## Task statement
Lines from the one containing "[343,262,503,278] の統一が不可欠である ->" through the end of the data are to be returned exactly, and no others.

(Material supplied)

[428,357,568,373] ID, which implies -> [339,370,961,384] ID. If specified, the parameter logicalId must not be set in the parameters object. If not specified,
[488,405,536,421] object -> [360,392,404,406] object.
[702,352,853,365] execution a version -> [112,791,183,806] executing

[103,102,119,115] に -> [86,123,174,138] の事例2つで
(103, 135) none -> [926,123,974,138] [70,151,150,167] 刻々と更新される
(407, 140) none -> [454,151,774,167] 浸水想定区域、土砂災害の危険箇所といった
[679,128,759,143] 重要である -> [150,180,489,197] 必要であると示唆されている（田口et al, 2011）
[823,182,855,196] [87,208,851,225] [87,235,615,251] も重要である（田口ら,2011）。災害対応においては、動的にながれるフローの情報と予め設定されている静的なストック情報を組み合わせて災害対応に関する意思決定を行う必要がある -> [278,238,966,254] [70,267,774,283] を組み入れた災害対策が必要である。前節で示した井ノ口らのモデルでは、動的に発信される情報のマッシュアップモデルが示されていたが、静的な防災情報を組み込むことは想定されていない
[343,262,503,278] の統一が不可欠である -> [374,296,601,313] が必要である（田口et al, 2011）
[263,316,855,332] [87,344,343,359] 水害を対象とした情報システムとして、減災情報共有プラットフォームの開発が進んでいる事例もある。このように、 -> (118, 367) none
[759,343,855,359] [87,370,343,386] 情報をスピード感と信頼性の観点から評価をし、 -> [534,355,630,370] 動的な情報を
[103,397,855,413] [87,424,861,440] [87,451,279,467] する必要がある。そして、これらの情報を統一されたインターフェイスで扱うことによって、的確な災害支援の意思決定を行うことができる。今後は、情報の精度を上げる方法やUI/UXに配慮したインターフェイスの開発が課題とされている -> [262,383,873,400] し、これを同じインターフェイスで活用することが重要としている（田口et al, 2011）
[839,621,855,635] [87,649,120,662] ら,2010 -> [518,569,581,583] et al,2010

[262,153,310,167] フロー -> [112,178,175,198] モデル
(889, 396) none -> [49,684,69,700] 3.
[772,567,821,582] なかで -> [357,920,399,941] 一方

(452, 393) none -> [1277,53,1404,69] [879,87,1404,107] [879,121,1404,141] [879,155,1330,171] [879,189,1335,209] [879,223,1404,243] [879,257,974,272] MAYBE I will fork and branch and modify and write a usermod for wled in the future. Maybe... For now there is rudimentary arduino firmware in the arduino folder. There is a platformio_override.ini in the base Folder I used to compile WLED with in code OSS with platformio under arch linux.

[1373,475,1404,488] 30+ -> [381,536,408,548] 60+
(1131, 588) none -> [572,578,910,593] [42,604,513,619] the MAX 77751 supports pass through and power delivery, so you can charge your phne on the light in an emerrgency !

(End Material supplied)

## Output for this exercise
[343,262,503,278] の統一が不可欠である -> [374,296,601,313] が必要である（田口et al, 2011）
[263,316,855,332] [87,344,343,359] 水害を対象とした情報システムとして、減災情報共有プラットフォームの開発が進んでいる事例もある。このように、 -> (118, 367) none
[759,343,855,359] [87,370,343,386] 情報をスピード感と信頼性の観点から評価をし、 -> [534,355,630,370] 動的な情報を
[103,397,855,413] [87,424,861,440] [87,451,279,467] する必要がある。そして、これらの情報を統一されたインターフェイスで扱うことによって、的確な災害支援の意思決定を行うことができる。今後は、情報の精度を上げる方法やUI/UXに配慮したインターフェイスの開発が課題とされている -> [262,383,873,400] し、これを同じインターフェイスで活用することが重要としている（田口et al, 2011）
[839,621,855,635] [87,649,120,662] ら,2010 -> [518,569,581,583] et al,2010

[262,153,310,167] フロー -> [112,178,175,198] モデル
(889, 396) none -> [49,684,69,700] 3.
[772,567,821,582] なかで -> [357,920,399,941] 一方

(452, 393) none -> [1277,53,1404,69] [879,87,1404,107] [879,121,1404,141] [879,155,1330,171] [879,189,1335,209] [879,223,1404,243] [879,257,974,272] MAYBE I will fork and branch and modify and write a usermod for wled in the future. Maybe... For now there is rudimentary arduino firmware in the arduino folder. There is a platformio_override.ini in the base Folder I used to compile WLED with in code OSS with platformio under arch linux.

[1373,475,1404,488] 30+ -> [381,536,408,548] 60+
(1131, 588) none -> [572,578,910,593] [42,604,513,619] the MAX 77751 supports pass through and power delivery, so you can charge your phne on the light in an emerrgency !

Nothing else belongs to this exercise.